Copy out the lines word for word, from the line containing "I'd like to" through the line containing "0.024144, 0.679046, 0.377480]]", including both of those lines.

Input material –
--- START ---
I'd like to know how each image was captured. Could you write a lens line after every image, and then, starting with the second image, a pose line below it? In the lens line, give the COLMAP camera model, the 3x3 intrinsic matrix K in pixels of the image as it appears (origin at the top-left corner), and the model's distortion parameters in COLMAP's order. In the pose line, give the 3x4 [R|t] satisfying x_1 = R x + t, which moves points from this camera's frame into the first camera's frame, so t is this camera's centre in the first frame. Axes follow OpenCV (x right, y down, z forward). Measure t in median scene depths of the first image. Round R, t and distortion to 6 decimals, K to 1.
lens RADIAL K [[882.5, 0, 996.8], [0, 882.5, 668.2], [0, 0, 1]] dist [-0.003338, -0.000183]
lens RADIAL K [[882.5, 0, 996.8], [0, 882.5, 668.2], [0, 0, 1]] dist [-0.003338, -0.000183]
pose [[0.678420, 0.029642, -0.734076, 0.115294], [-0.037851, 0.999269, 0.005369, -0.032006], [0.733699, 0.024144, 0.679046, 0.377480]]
--- END ---
--- START ---
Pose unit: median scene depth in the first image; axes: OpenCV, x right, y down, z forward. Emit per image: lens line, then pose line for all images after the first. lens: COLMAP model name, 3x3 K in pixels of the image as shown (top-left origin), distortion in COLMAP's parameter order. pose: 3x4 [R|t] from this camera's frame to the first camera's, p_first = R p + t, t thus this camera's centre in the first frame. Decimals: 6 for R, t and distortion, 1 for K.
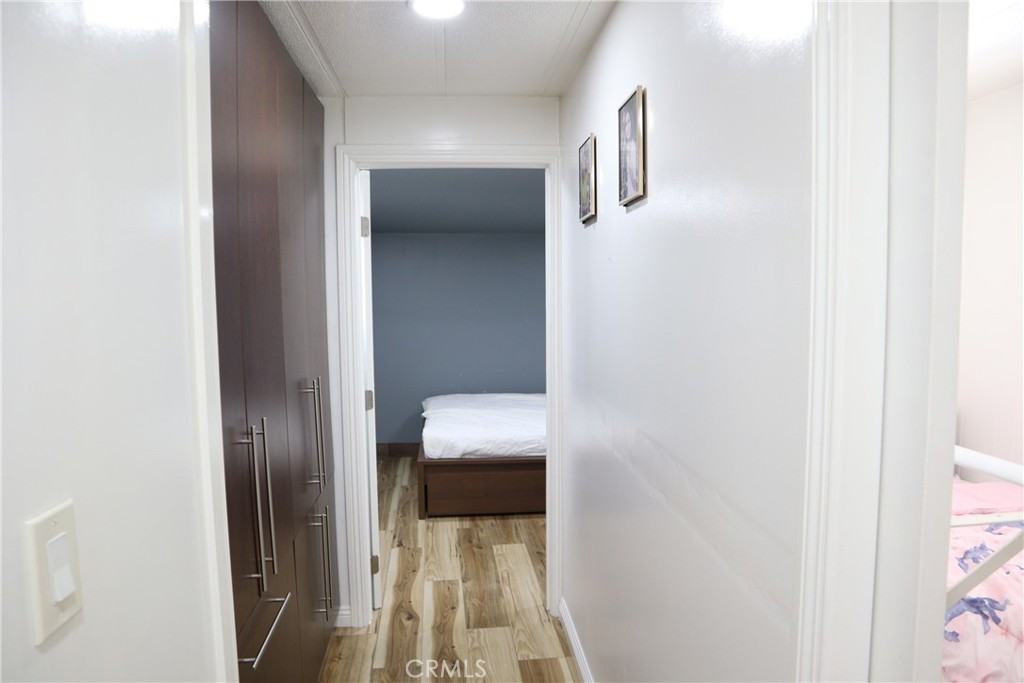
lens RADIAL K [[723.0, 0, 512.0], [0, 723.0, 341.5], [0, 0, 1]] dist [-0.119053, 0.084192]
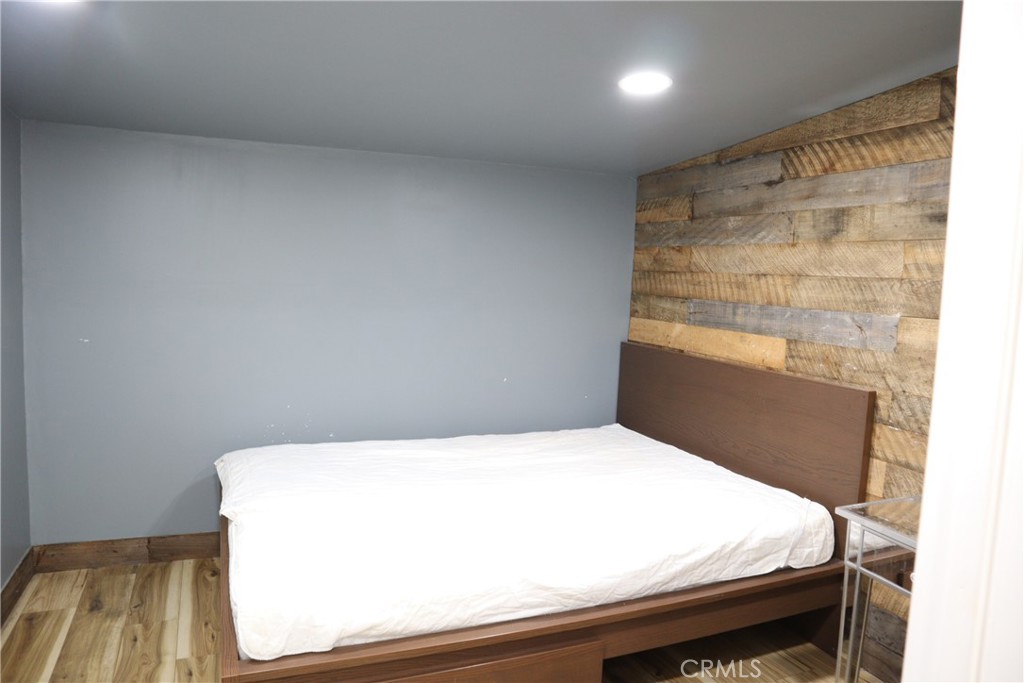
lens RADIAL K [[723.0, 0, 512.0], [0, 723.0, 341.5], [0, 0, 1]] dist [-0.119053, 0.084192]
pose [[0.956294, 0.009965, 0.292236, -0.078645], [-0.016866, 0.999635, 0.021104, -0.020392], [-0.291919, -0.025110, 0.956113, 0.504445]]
--- END ---
--- START ---
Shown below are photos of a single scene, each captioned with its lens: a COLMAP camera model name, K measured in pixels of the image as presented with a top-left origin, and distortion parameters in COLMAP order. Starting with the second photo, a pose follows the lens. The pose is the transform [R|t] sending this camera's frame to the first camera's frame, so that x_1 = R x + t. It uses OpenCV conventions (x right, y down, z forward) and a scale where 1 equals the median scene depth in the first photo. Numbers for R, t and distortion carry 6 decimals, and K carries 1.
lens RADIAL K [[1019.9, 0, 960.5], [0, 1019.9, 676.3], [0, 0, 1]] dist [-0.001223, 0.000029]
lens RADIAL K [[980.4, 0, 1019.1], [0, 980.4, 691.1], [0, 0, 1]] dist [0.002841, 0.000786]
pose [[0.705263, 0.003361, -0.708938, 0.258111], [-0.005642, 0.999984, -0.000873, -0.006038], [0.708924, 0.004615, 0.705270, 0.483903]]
--- END ---
Result –
I'd like to know how each image was captured. Could you write a lens line after every image, and then, starting with the second image, a pose line below it? In the lens line, give the COLMAP camera model, the 3x3 intrinsic matrix K in pixels of the image as it appears (origin at the top-left corner), and the model's distortion parameters in COLMAP's order. In the pose line, give the 3x4 [R|t] satisfying x_1 = R x + t, which moves points from this camera's frame into the first camera's frame, so t is this camera's centre in the first frame. Axes follow OpenCV (x right, y down, z forward). Measure t in median scene depths of the first image. Round R, t and distortion to 6 decimals, K to 1.
lens RADIAL K [[882.5, 0, 996.8], [0, 882.5, 668.2], [0, 0, 1]] dist [-0.003338, -0.000183]
lens RADIAL K [[882.5, 0, 996.8], [0, 882.5, 668.2], [0, 0, 1]] dist [-0.003338, -0.000183]
pose [[0.678420, 0.029642, -0.734076, 0.115294], [-0.037851, 0.999269, 0.005369, -0.032006], [0.733699, 0.024144, 0.679046, 0.377480]]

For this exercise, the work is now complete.